The UK is one of the leading nations in the world, yes, the world, when it comes to milk consumption. If you were to look in fridges across the country, milk would appear in 98% of them. It doesn’t matter if it’s in a glass, in a cup of tea, or in a bowl of cereal, milk remains a firm household favourite in homes across this country.

I have no problem with people not liking milk or associated dairy products. In fact, I don’t have a problem with anyone not liking anything, I just don’t like it when others ram it down the throats of those who do like it.

I do agree with vegans on one thing – everyone should have a 'choice'. His choice is to be a vegan, mine is not – so please allow me to make my own decisions.

UK dairy farmers play a key role in the prosperity and success of rural communities. As an industry, we are committed to providing tasty, world class products and playing a positive role in the wider and more local economy.

Here, we apply the highest standards of husbandry in Europe. We are not barbaric, murdering, abusive farmers. We love and care for our animals, and if it was toss up for the doctor for me or the vet for a sick cow, I know who’d win hands down.

I’m not naive enough to think we’ll turn vegans and vegetarians into happy meat eaters or milk drinkers any more than they are going to make us revert to their way of thinking. However, we are hardworking, honest people and just want to be left along to get on with our job.

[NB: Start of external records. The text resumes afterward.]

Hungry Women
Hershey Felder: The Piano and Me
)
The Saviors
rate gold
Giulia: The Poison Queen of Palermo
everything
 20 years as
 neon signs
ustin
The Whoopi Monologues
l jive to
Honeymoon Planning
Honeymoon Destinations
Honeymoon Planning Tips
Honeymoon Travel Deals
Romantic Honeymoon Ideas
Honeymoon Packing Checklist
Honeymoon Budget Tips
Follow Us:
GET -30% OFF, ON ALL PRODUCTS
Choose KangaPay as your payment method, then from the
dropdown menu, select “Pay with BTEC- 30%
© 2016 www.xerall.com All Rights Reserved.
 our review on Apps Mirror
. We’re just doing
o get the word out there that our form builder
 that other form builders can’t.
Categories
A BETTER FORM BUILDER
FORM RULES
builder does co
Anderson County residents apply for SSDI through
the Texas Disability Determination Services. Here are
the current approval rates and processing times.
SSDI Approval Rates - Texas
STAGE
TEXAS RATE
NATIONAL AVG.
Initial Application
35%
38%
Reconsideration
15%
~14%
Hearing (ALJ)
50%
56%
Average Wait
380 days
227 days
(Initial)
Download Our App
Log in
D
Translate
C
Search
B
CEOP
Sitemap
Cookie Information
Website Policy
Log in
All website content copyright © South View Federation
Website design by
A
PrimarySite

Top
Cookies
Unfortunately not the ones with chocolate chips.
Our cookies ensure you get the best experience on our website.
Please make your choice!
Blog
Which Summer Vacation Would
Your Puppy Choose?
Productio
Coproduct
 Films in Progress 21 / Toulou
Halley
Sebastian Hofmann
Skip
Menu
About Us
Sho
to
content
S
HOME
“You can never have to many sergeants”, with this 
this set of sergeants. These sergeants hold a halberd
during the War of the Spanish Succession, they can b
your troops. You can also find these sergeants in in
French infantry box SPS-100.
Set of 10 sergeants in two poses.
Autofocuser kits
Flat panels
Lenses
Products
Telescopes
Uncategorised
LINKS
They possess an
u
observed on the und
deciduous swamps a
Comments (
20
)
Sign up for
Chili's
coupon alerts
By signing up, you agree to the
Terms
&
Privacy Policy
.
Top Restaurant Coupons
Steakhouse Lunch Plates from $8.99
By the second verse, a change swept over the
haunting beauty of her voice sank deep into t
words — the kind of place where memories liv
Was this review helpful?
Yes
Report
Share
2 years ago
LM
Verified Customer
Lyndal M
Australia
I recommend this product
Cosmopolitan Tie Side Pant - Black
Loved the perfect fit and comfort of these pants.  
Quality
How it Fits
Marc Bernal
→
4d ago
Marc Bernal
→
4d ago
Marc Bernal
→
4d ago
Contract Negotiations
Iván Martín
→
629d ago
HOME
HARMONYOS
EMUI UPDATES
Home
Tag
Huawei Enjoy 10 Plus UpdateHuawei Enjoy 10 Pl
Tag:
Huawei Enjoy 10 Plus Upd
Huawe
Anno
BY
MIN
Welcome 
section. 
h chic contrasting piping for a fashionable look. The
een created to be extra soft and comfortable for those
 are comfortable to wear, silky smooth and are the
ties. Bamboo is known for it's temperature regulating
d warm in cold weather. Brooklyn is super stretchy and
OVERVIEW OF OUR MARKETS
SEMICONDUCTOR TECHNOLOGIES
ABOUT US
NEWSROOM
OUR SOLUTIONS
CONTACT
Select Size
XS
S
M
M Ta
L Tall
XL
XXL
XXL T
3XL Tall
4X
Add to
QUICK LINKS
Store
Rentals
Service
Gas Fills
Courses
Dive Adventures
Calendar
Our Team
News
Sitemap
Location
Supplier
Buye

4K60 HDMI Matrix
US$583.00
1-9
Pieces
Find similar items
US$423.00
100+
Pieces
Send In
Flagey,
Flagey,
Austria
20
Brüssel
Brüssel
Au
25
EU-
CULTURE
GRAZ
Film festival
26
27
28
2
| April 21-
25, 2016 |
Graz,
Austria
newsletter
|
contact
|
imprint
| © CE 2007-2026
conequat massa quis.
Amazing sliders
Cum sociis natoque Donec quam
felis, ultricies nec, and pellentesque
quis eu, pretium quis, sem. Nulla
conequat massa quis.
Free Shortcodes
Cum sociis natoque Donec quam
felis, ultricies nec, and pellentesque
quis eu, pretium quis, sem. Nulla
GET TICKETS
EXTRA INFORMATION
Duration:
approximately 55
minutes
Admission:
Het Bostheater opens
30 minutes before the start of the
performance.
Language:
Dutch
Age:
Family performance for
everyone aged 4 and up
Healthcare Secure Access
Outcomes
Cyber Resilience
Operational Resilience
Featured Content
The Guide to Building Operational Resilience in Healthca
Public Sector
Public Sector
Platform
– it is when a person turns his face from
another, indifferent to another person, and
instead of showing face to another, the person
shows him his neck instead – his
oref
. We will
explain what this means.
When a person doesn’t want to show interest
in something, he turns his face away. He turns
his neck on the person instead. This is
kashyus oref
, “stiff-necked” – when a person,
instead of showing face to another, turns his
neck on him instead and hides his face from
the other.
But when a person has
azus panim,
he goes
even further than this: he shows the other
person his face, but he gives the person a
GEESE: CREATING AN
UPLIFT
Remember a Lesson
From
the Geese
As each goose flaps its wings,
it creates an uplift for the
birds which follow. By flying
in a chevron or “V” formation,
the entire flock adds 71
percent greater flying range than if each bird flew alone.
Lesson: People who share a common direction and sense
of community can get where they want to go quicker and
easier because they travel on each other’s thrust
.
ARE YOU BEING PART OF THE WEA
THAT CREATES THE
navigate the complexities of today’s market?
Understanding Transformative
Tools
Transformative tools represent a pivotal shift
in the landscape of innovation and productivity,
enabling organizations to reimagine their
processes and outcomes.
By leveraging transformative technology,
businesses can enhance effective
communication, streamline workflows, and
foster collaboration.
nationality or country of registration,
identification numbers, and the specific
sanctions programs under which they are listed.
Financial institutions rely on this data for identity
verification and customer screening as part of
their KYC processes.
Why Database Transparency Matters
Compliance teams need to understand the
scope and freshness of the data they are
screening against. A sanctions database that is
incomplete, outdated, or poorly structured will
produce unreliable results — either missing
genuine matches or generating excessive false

Producing food takes a huge amount of time and effort and is already massively undervalued. So, we’ll go about our job quietly and you can go about yours … hopefully quietly!.

We are all responsible for looking after our industry, whatever sector it might fall into, and we need to tackle this growing criticism from single issue pressure groups. In a bid to do this, British dairying has been tasked with rendering every anti-dairy message as null and void – have a look at the website – for ideas of it is to help dairy farmers and stakeholders communicate and promote (not ram it down people’s throats) the health benefits of dairy products.